Au Québec, il n'y a pas que les rivières qui se font détourner; il y a aussi des sociétés d'État. Après la Caisse de dépôt détournée de sa mission de départ avec les conséquences que l'on sait (perte de 40 milliards, ce qui explique en partie l'urgence du gouvernement actuel de renflouer les coffres de l'État), maintenant c'est Hydro-Québec que l'on veut détourner en la transformant en machine à dividendes avant d'être une machine à profit. Ne nous trompons pas! La hausse des tarifs que le gouvernement nous prépare n'est que le prélude inéluctable à une campagne pour la privatisation d'Hydro-Québec.

Exercices:
1. Répondez aux questions suivantes à partir de l'extrait sur Hydro-Québec.
(a) Quelle société d'État a d'abord été détournée de sa mission de départ ?
(b) À combien s'élève la perte mentionnée dans le texte ?
(c) Selon le texte, de quoi la hausse des tarifs est-elle le prélude ?
2. Recopiez le passage de l'extrait sur Hydro-Québec de « Au Québec, il » à « la privatisation d'Hydro-Québec. ».

Informations:
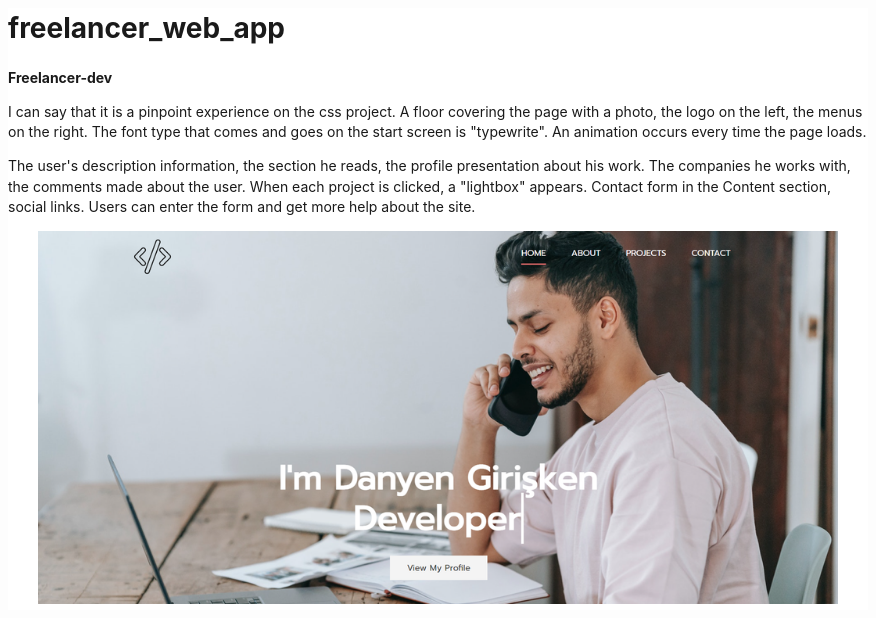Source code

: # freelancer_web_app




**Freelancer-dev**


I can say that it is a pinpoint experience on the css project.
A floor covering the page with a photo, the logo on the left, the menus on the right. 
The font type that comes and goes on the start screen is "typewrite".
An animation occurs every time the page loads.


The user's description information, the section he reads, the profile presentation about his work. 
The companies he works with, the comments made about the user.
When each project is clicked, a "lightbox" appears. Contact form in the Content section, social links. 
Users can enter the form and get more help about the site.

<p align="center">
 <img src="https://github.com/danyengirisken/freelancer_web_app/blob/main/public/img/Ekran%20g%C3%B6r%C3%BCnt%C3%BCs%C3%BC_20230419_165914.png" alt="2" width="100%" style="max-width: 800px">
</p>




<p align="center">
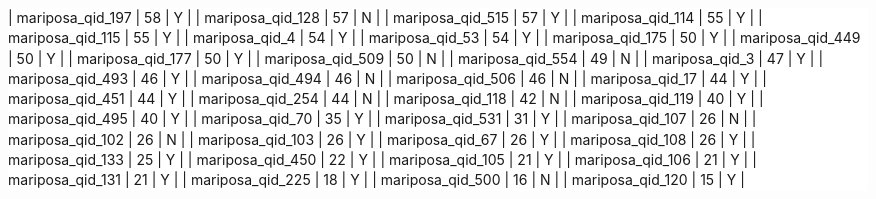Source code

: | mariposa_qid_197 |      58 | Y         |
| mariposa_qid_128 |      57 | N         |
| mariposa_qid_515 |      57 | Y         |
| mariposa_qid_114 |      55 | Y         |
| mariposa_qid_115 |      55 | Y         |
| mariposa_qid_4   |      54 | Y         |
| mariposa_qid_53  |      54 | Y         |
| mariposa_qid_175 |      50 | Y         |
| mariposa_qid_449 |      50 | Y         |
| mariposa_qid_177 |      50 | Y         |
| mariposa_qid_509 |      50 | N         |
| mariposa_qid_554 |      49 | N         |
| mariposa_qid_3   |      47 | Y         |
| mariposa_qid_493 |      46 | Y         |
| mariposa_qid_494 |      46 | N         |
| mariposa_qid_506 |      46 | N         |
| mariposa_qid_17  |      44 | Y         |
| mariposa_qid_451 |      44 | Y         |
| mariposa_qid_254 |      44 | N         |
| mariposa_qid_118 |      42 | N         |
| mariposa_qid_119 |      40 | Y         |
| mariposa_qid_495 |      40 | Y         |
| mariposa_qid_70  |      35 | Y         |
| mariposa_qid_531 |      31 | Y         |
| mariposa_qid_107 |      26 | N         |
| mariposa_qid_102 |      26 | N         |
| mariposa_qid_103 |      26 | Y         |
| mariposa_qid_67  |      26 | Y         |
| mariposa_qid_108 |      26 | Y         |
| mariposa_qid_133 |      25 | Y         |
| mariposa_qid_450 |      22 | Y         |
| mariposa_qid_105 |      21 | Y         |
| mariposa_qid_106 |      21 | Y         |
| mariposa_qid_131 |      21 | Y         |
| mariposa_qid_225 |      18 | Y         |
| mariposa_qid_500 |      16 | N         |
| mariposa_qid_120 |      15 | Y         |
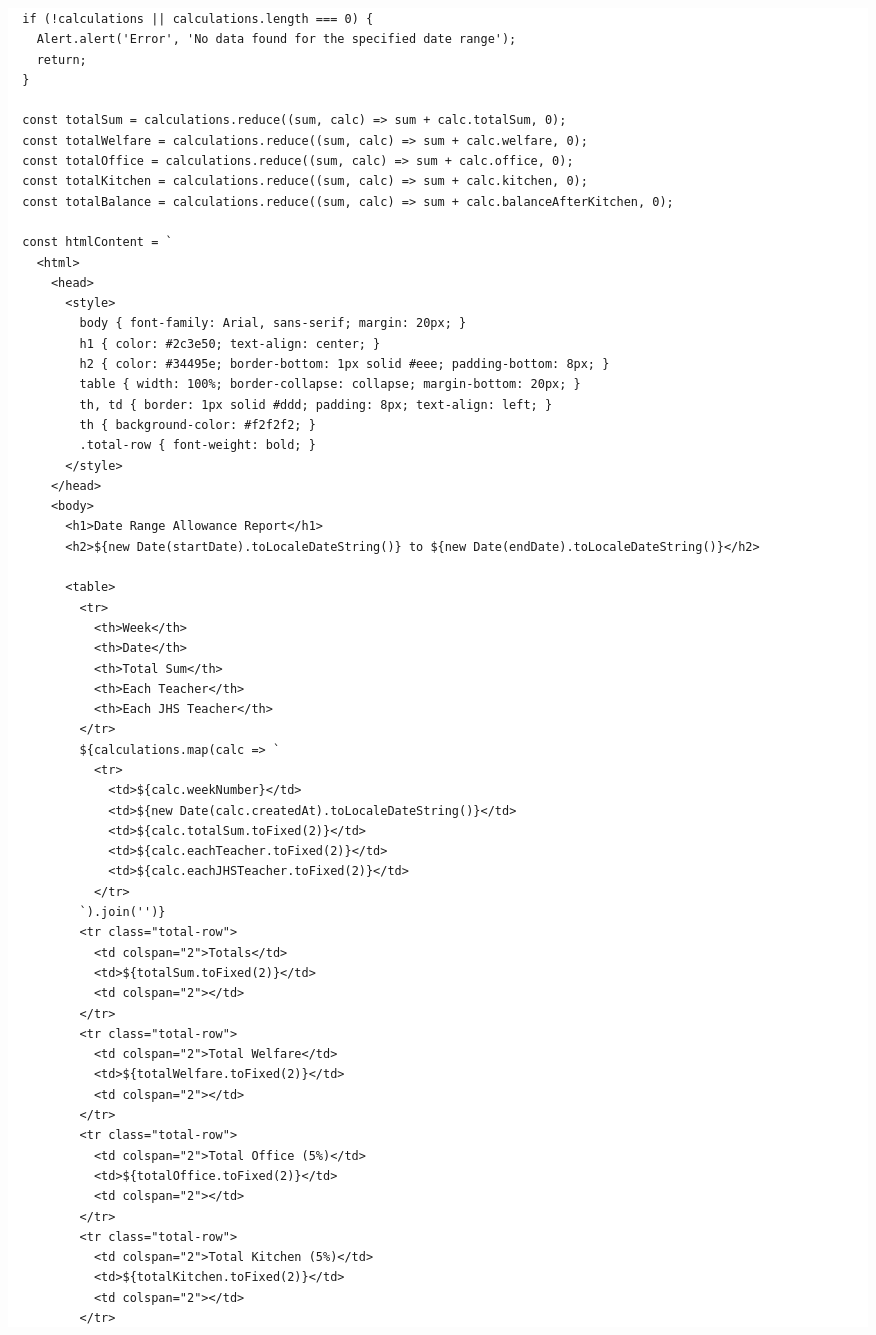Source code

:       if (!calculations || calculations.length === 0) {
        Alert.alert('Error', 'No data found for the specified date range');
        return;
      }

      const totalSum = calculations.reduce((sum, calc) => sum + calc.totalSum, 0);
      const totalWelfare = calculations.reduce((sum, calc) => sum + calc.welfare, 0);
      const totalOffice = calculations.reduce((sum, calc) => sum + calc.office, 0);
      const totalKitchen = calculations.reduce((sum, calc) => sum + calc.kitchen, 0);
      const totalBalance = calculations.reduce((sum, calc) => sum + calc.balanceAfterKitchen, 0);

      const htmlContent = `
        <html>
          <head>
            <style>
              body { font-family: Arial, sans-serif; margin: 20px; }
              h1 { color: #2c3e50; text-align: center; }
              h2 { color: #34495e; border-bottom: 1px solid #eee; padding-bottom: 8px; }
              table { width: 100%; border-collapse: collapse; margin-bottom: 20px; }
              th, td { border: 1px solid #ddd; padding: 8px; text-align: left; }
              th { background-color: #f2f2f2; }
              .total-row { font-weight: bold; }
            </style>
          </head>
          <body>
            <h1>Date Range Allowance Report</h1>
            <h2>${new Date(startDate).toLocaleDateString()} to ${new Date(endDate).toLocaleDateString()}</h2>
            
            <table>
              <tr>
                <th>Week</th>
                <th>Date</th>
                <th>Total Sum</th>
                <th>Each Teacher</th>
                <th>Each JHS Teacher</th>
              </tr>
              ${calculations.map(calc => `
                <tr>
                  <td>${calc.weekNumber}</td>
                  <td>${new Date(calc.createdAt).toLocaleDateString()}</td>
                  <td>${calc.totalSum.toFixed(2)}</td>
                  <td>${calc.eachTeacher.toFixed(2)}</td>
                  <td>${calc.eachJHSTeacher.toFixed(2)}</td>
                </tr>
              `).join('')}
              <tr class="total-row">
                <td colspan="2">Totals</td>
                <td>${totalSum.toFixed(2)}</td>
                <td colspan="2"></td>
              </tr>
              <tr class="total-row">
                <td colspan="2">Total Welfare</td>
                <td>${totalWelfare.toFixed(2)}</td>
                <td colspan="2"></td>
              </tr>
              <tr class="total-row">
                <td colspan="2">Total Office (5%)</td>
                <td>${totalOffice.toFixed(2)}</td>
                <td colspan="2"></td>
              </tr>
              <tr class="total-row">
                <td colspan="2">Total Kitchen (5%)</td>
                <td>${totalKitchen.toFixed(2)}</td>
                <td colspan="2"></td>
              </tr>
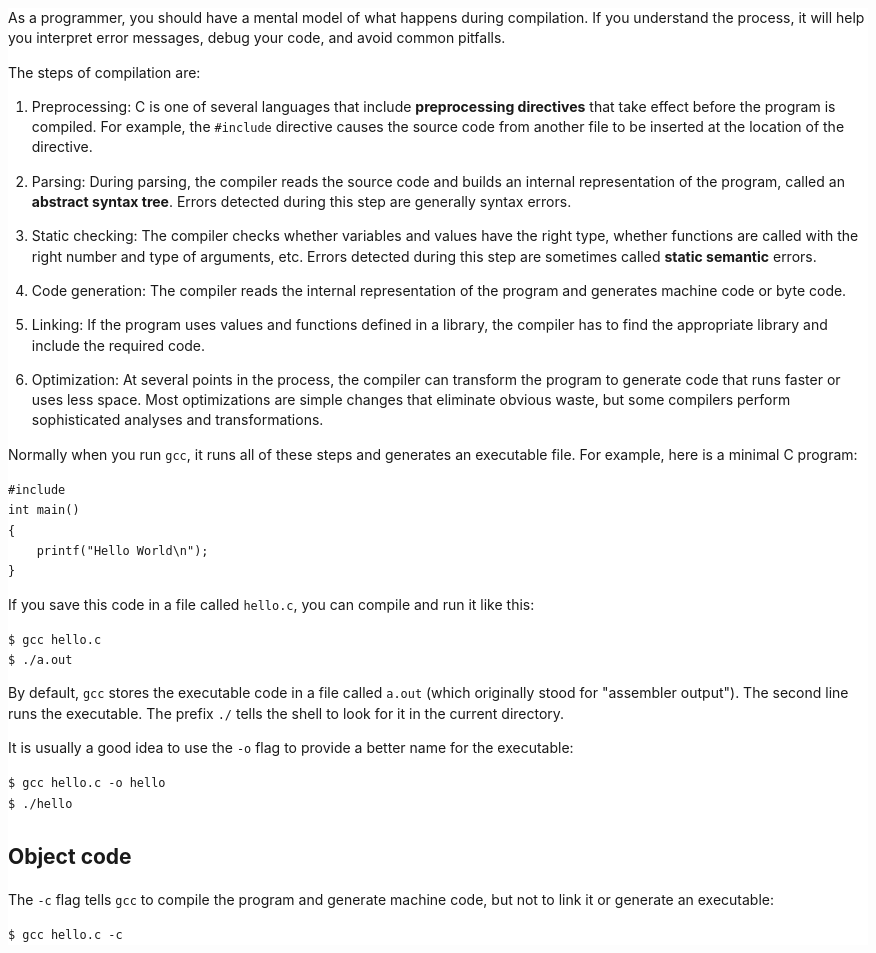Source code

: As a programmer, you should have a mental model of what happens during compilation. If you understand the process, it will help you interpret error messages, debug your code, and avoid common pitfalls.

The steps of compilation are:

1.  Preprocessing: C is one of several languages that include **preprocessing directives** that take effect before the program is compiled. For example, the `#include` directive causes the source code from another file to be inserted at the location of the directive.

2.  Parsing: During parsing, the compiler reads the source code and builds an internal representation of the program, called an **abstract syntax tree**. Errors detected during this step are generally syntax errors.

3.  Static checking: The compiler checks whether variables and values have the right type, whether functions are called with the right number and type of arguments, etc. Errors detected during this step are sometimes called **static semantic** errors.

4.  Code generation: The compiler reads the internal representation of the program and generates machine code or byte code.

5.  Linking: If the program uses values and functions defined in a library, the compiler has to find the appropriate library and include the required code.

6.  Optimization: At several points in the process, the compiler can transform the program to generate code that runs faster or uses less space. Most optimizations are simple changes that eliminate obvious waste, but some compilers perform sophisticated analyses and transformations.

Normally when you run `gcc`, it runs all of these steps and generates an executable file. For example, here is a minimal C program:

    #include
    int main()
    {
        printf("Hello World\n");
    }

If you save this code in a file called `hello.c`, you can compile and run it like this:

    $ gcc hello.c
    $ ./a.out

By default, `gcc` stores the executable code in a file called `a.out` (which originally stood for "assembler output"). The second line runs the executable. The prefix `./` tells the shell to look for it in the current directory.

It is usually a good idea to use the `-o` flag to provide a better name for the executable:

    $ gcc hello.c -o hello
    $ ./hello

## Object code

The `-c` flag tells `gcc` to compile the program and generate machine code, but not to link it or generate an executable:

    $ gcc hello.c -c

Corrigé:
1.
(a) La Caisse de dépôt.
(b) 40 milliards.
(c) D'une campagne pour la privatisation d'Hydro-Québec.

2.
Au Québec, il n'y a pas que les rivières qui se font détourner; il y a aussi des sociétés d'État. Après la Caisse de dépôt détournée de sa mission de départ avec les conséquences que l'on sait (perte de 40 milliards, ce qui explique en partie l'urgence du gouvernement actuel de renflouer les coffres de l'État), maintenant c'est Hydro-Québec que l'on veut détourner en la transformant en machine à dividendes avant d'être une machine à profit. Ne nous trompons pas! La hausse des tarifs que le gouvernement nous prépare n'est que le prélude inéluctable à une campagne pour la privatisation d'Hydro-Québec.